### Information shown

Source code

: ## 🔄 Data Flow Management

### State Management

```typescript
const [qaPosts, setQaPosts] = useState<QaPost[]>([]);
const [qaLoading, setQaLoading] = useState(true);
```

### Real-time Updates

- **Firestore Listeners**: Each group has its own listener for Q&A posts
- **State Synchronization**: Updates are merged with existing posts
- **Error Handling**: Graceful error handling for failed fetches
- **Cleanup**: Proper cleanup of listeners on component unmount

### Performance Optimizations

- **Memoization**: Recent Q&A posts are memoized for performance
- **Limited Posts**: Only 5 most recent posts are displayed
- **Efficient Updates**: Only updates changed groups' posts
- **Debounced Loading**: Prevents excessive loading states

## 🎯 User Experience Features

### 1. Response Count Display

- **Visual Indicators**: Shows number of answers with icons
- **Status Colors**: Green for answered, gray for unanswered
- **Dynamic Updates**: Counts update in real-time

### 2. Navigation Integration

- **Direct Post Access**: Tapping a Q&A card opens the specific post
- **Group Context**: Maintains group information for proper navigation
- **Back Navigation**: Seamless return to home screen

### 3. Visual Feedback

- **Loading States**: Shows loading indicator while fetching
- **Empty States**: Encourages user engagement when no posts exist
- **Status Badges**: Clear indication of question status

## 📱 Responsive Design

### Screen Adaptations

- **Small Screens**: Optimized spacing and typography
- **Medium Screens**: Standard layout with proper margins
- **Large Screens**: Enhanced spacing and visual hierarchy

### Work to complete
Only those lines running from the one containing "## 📱 Responsive Design" through the last line of the data above are to be copied, exactly, with both ends included.

### Result of this exercise
## 📱 Responsive Design

### Screen Adaptations

- **Small Screens**: Optimized spacing and typography
- **Medium Screens**: Standard layout with proper margins
- **Large Screens**: Enhanced spacing and visual hierarchy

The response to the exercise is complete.